El Comercio, Ecuador
US-Latin American Relationships
Translated By Alison Woods
27 January 2013
Edited by Daye Lee
Ecuador - El Comercio - Original Article (Spanish)
The Obama administration is changing the U.S.'s relationship with Latin America. In particular, there is a desire to make progress with Ecuador. At least, this seems to be the initial thought of John Kerry, an experienced Democratic Senator and Hillary Clinton's successor, who is now in charge of the U.S.'s international relations.
Kerry was once a presidential candidate, and for 29 years has known the international side of the Capitol as the chairman of the U.S. Senate Committee on Foreign Relations.
It is obvious that in the U.S.'s foreign policy agenda, the Middle East and Iran are the world power's priority, as well as is the withdrawal of troops from Afghanistan and arm-wrestling with great China. However, the millions of Latino votes that helped determine Obama's presidential reelection have inspired a lot of interest.
There is no need to mention that Mexico is a priority. That is clear — Mexico shares a border with the U.S., is the U.S.'s primary source of immigrants and is a key player on the drug cartel map. Venezuela is also geopolitically undeniable.

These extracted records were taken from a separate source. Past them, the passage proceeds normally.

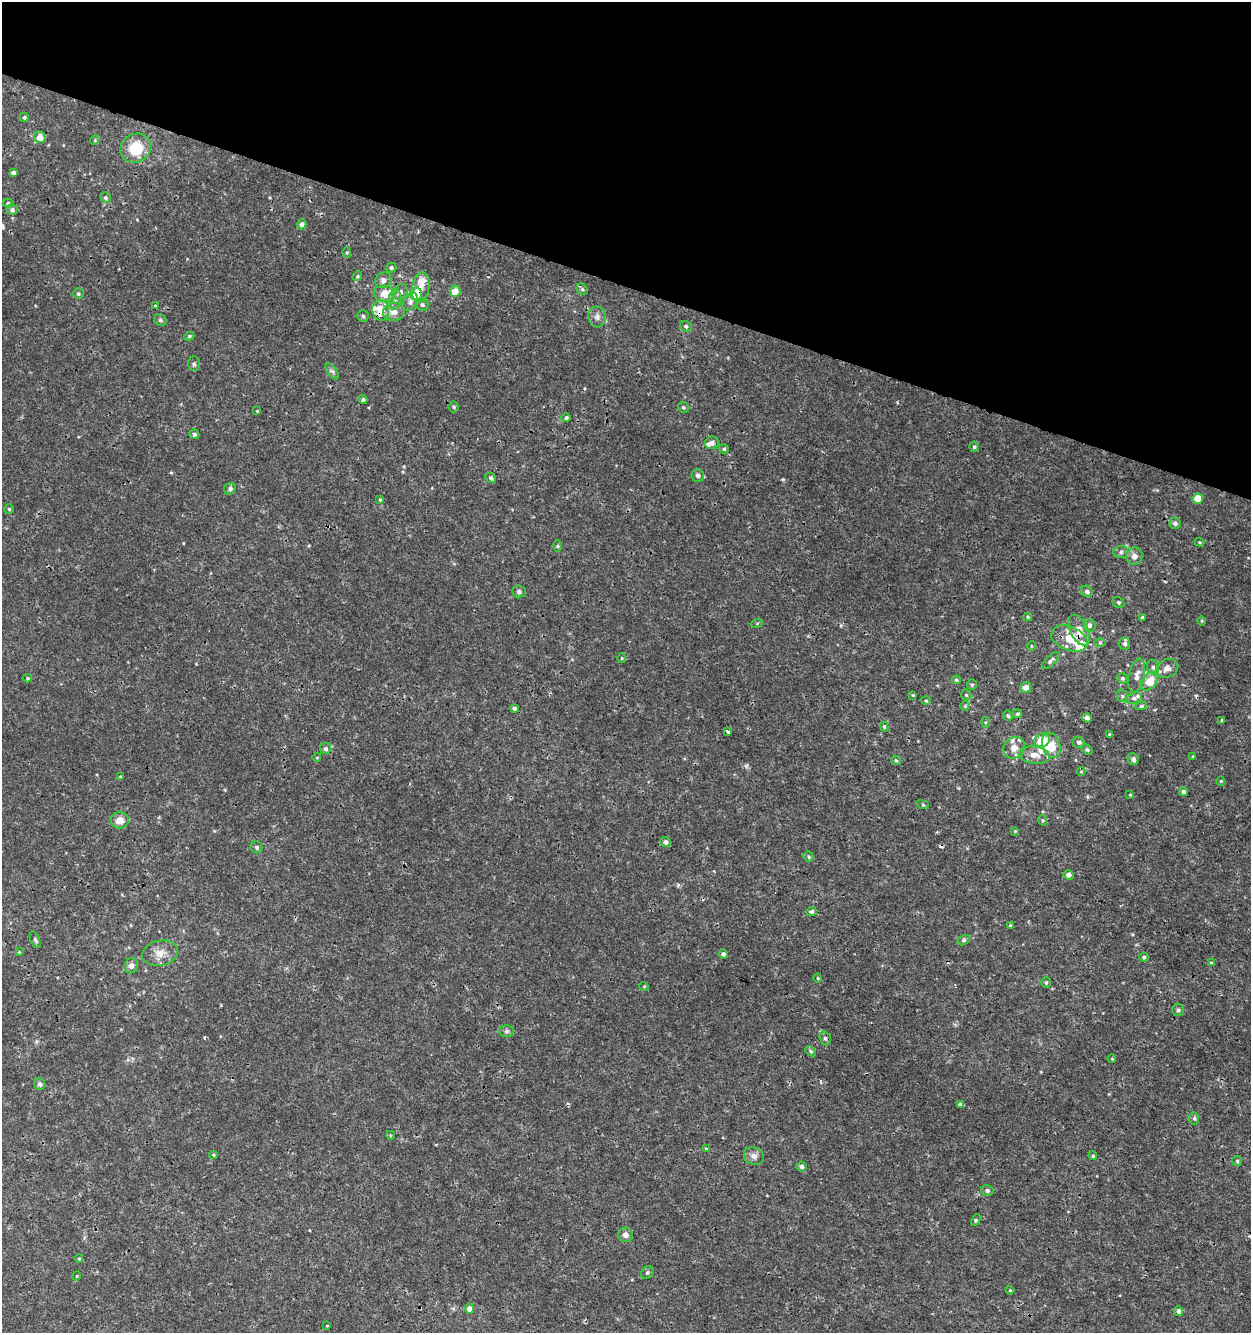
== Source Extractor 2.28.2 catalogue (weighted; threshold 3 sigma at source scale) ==
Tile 2 of 4 x 4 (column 2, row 1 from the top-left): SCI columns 1533-2781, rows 3996-5326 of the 5498 x 5337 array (HDU 1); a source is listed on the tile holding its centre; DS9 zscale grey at full resolution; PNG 1253 x 1335 px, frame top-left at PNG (2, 2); each listed source drawn as its Kron ellipse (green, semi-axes under 4 px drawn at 4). Shown black and unused: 21% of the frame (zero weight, under 3 of 4 exposures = <1% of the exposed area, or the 3 px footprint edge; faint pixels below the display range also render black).
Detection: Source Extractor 2.28.2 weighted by HDU 2 'WHT'; one run over the whole footprint, this tile lists its part. Background 9.85e-04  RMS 8.9e-04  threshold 0.00399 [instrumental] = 3 sigma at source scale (4.5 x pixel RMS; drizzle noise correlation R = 1.50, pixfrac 1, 0.0396/0.0396 arcsec/px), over >= 5 px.
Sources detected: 173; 4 cosmic-ray / hot-pixel residue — neither listed nor drawn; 14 inside a brighter listed object's ellipse — not listed separately; the other 155 listed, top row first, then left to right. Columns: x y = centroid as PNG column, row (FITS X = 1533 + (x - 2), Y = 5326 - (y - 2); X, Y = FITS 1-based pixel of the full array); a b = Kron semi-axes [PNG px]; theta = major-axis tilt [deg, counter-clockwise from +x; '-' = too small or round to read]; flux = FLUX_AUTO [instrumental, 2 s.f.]
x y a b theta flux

Taking these factors into consideration, Kerry looks forward to making progress with countries such as Bolivia and Ecuador. But is U.S. diplomacy really convinced that there is a gap that needs to be resolved? The U.S. is Ecuador's main trading partner and has taken in thousands of Ecuadorian immigrants. Beyond the presidential candidates' political discourse, Hillary Clinton's view and the new moment of the northern power, there is a need to rationalize a new, sovereign and respectful relationship.